CHEMICAL GRAFTING ACCORDING TO THE TECHNIQUE UTILISING A MONOMER IN VAPOUR PHASE.

A strip of cellulose fabric, padded in a 0.05 M solution of ammoniacal ceric salt (nitrate or sulphate) in the 0.5 N acid corresponding to the salt used, is introduced into a fluid-tight vessel of cylindrical shape. The fabric is then centrifuged to 100% (the weight ratio between the impregnated fabric and the fabric in the dry state being equal to 2).

The atmosphere inside the vessel is saturated with water vapour with the aid of wicks immersed in water tanks. A vacuum is obtained in the vessel by pumping until a vacuum of 16 mm Hg is obtained at 20°C. Pumping is then stopped and with the aid of a valve the amount of liquid monomer necessary for the desired fixation rate is introduced, without previous destabilisation. The monomer is rapidly vaporised and is consumed by the grafting reaction on the fabric.

After fixation of the monomer the fabric is than washed and rinsed to neutrality and shows a gain of weight in grafted polymer corresponding to 95% of the amount of monomer used.

CHEMICAL GRAFTING BY THE TECHNIQUE UTILISING MONOMER IN SOLUTION.

The cellulosic fabric which is to be grafted is padded in a 0.05 M solution of ammoniacal ceric salt (ceric nitrate or sulphate) in the 0.5 N acid corresponding to the salt used, and is expressed until it retains 70% of the solution (the ratio between the impregnated fabric and the dry fabric being 1.7), and it is then re-padded in a concentrated solution of the monomer which is to be fixed, in a solvent which is miscible with water, and is expressed to 150% extraction (the ratio between the weight of the wet fabric and the weight of the dry fabric being 2.5).

The monomer solvent solution is so selected that the ceric salts are not soluble in it. The fabric treated in this manner is then wound and stored with protection against air, on a horizontal rotating shaft at ambient temperature. After reaction for about one and a half hours the fabric is washed and rinsed and shows fixation of 80% of the monomer used.

After drying, fabrics treated in this manner are ready for subjection to the irradiation treatment.

IRRADIATION TREATMENT WITH IONISING RADIATION

The grafted fabric obtained in the course of the preceding treatments may be treated either by passing in superimposed layers under an electron accelerator, so as to make the best possible use of the radiated energy, or by utilising a radioactive source (for example cobalt 60) and irradiation of the fabric in the wound state.

In both cases the fabric treated by irradiation is first subjected to vacuum degasification in order to eliminate oxygen as far as possible, and is then irradiated in vacuo or in an inert gas, is wound in this atmosphere, and packed in a fluid-tight container.

CROSS-LINKING TREATMENT

The fabric is kept at ambient temperature in its container for 7 to 9 days in order to enable the cross-linking reaction to continue.

STABILISATION TREATMENT

After this storage period the fabric is treated with hydroquinone in order to destroy peroxides, hydroperoxides and free radicals which could bring about a degradation of the cellulosic material in the course of time.

Hydroquinone is advantageously added to the final dye bath.

EXAMPLE 1

PAC a. Chemical Grafting

A piece of 100 meters of cotton poplin with a width of 1.50 meter weighing 100 grams per square meter, boiled and bleached, is padded in a 0.05 molar solution of ammoniacal ceric nitrate (NO₃)₄ Ce, 2NO₃ NH₄ in 0.5 normal citric acid and is centrifuged to 100% solution retention (the weight ratio between the wet extracted fabric and the dry fabric being 2), and is then introduced into a fluid-tight vessel.

> **ACTIONS TO TAKE**
1. Answer these questions from the grafting extract.
(a) To what pressure is the vessel pumped in the vapour-phase technique?
(b) How long is the fabric kept in its container for the cross-linking reaction?
(c) What does the hydroquinone treatment destroy?
2. Retype the grafting extract from "After this storage" up to and including "final dye bath.".

> **DATA EXTRACT**

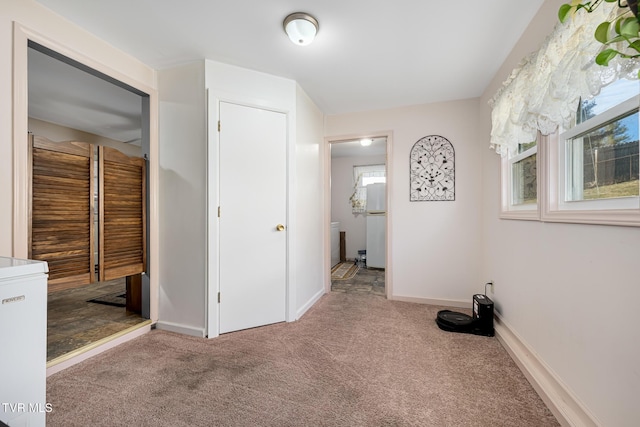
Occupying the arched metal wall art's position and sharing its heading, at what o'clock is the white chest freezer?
The white chest freezer is roughly at 1 o'clock from the arched metal wall art.

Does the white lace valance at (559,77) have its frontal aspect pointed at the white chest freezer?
yes

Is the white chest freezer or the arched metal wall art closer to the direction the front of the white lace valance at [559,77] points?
the white chest freezer

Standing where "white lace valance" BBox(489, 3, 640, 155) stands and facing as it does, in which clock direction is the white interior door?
The white interior door is roughly at 1 o'clock from the white lace valance.

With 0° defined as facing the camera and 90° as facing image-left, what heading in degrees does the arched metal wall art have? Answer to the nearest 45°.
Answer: approximately 0°

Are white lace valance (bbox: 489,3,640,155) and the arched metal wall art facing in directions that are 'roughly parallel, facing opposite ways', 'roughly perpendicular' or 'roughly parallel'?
roughly perpendicular

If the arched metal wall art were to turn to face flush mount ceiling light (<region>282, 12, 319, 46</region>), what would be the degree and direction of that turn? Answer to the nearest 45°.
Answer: approximately 45° to its right

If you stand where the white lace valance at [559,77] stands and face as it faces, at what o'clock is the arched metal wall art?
The arched metal wall art is roughly at 3 o'clock from the white lace valance.

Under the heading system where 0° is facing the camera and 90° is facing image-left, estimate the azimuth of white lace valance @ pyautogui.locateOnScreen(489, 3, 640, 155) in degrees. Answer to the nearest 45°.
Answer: approximately 45°

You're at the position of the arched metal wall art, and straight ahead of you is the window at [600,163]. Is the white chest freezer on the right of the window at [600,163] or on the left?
right

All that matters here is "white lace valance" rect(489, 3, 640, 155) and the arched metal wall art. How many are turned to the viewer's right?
0

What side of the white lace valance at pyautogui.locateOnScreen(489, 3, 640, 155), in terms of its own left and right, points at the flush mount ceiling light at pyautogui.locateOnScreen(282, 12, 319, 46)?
front
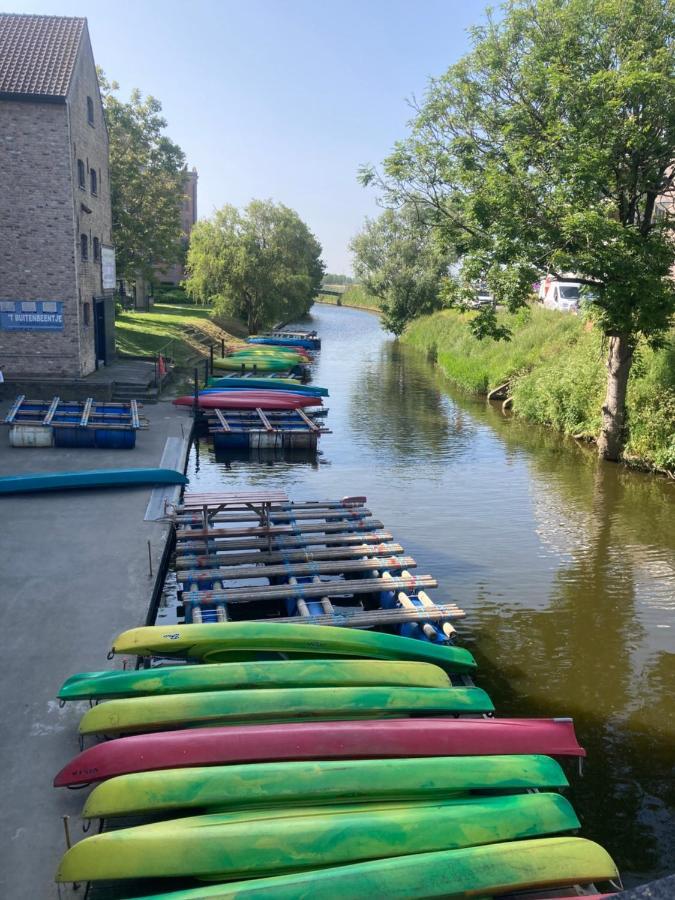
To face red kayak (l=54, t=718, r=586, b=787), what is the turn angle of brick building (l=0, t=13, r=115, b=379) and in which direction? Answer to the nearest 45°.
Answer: approximately 90° to its right

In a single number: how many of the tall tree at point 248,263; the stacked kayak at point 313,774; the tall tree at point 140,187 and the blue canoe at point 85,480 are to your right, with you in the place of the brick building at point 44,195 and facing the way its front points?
2

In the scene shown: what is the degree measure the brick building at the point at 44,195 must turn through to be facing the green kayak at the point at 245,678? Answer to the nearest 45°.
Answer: approximately 90° to its right

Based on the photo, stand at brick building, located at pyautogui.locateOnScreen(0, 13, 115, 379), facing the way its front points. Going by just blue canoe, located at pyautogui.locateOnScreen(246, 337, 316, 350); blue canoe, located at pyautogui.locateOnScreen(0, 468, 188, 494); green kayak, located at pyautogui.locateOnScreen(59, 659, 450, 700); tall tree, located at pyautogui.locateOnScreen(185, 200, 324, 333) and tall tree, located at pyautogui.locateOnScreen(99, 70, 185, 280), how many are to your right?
2

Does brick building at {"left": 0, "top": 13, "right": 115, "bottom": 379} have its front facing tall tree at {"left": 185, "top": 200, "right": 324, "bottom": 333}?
no

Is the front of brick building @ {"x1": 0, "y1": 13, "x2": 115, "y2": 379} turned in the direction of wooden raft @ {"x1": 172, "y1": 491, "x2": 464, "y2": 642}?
no

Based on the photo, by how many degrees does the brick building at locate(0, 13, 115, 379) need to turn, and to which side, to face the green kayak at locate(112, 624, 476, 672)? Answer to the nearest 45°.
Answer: approximately 90° to its right

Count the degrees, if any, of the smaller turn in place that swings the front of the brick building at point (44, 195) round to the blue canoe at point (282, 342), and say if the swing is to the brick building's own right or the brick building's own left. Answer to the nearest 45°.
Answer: approximately 45° to the brick building's own left

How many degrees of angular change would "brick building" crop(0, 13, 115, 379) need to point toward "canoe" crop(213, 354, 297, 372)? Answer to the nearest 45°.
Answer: approximately 45° to its left

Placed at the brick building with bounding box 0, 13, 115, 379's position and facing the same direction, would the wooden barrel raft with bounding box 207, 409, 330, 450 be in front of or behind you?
in front

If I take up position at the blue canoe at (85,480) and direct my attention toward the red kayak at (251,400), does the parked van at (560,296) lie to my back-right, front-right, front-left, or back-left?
front-right

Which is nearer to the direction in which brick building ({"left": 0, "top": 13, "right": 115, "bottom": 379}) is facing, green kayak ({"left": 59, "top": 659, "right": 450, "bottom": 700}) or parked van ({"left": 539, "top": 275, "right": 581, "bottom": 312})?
the parked van

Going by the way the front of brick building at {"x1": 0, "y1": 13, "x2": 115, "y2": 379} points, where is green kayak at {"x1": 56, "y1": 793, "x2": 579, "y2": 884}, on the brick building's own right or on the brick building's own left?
on the brick building's own right

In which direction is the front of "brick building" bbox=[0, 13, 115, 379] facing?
to the viewer's right

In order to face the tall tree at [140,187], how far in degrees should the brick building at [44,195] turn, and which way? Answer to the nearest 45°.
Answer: approximately 90° to its left

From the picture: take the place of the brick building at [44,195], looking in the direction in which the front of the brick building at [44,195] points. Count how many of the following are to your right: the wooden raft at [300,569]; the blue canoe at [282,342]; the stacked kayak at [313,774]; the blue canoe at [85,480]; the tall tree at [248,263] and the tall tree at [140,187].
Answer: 3
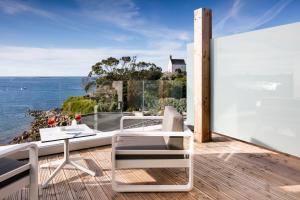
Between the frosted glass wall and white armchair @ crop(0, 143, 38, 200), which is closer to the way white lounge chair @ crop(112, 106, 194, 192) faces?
the white armchair

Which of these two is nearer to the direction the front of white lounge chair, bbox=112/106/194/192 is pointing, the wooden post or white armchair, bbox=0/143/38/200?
the white armchair

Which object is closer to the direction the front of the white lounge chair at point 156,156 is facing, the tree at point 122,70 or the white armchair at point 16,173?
the white armchair
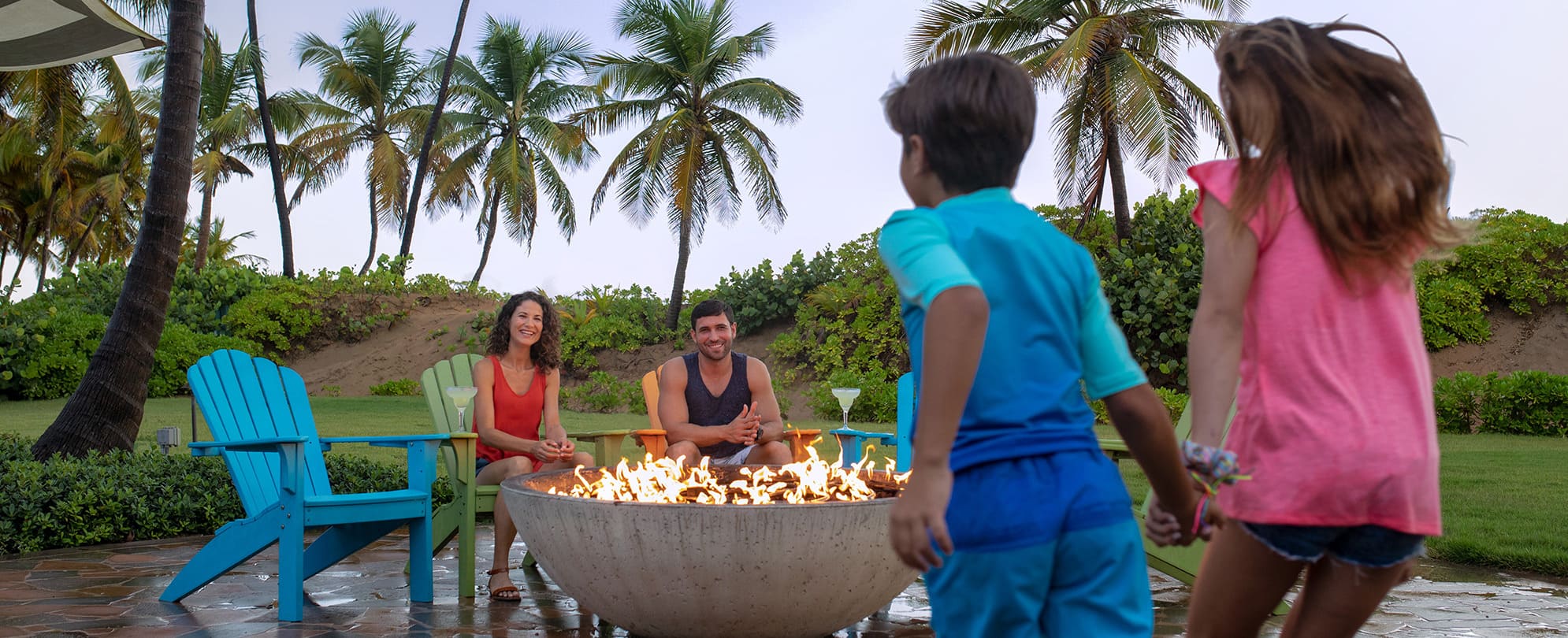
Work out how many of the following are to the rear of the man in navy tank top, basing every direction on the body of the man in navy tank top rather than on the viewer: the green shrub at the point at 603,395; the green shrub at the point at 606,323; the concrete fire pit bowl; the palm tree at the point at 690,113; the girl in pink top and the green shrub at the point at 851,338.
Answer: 4

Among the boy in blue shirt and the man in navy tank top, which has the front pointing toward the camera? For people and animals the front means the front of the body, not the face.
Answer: the man in navy tank top

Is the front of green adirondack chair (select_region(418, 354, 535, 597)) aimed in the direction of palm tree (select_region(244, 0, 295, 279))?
no

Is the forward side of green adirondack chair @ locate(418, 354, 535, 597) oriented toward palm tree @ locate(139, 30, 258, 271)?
no

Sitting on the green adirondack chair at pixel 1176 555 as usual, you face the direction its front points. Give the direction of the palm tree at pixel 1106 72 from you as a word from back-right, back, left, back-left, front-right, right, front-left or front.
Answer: back-right

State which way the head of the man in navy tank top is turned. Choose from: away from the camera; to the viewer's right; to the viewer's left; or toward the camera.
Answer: toward the camera

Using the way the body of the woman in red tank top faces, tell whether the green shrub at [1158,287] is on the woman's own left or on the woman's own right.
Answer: on the woman's own left

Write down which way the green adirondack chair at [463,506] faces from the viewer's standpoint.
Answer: facing the viewer and to the right of the viewer

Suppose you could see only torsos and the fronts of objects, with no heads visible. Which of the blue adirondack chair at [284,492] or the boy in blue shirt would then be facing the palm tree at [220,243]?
the boy in blue shirt

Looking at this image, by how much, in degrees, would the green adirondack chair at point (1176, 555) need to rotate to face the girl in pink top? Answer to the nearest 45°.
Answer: approximately 45° to its left

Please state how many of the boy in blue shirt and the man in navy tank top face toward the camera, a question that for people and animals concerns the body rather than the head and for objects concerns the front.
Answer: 1

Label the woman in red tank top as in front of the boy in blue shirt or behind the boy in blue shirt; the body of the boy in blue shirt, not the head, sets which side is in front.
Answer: in front

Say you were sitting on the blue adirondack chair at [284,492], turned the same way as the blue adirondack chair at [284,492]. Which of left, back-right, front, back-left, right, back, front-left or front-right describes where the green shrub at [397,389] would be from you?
back-left

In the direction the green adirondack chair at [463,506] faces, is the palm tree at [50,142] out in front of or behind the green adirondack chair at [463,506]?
behind

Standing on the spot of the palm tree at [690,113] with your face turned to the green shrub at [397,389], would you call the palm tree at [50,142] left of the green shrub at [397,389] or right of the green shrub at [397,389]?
right

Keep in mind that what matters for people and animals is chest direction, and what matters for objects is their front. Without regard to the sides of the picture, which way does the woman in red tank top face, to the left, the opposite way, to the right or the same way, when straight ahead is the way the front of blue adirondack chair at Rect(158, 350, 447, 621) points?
the same way

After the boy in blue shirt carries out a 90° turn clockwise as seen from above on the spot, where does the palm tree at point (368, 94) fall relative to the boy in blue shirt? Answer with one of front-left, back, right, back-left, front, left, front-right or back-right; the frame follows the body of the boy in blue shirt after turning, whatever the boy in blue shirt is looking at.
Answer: left

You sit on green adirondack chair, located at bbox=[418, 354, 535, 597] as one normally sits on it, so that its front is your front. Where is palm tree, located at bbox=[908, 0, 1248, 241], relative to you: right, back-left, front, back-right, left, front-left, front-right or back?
left

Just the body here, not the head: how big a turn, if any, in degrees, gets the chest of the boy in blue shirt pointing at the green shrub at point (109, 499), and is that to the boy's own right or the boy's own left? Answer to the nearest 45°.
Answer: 0° — they already face it

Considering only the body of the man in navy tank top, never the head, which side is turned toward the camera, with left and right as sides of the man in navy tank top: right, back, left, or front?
front

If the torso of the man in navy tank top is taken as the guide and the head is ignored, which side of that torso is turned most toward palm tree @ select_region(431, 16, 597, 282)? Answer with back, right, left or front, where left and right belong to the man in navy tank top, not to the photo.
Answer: back

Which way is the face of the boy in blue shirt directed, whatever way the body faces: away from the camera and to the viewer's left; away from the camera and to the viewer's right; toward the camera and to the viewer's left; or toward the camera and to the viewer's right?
away from the camera and to the viewer's left
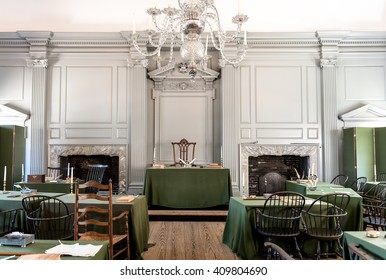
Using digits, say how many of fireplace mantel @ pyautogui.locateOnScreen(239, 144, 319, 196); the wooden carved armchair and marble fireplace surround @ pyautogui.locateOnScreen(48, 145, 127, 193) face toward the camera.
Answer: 3

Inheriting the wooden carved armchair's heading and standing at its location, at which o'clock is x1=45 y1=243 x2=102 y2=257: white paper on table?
The white paper on table is roughly at 12 o'clock from the wooden carved armchair.

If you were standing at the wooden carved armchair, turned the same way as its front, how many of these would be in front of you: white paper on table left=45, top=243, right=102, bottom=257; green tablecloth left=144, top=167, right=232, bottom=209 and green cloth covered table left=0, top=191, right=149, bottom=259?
3

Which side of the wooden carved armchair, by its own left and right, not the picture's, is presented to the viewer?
front

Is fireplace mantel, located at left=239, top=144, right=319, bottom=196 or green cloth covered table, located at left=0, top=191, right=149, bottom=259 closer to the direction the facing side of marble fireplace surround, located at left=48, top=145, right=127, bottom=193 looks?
the green cloth covered table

> **EXERCISE ANSWERS**
1.
(a) 16 mm Hg at 20°C
(b) 7 to 9 days
(c) Peroxides, hydroperoxides and free radicals

2.
After this storage period the fabric is treated with hydroquinone in order to destroy peroxides, hydroperoxides and free radicals which could bring about a degradation of the cellulosic material in the course of time.

Hydroquinone is advantageously added to the final dye bath.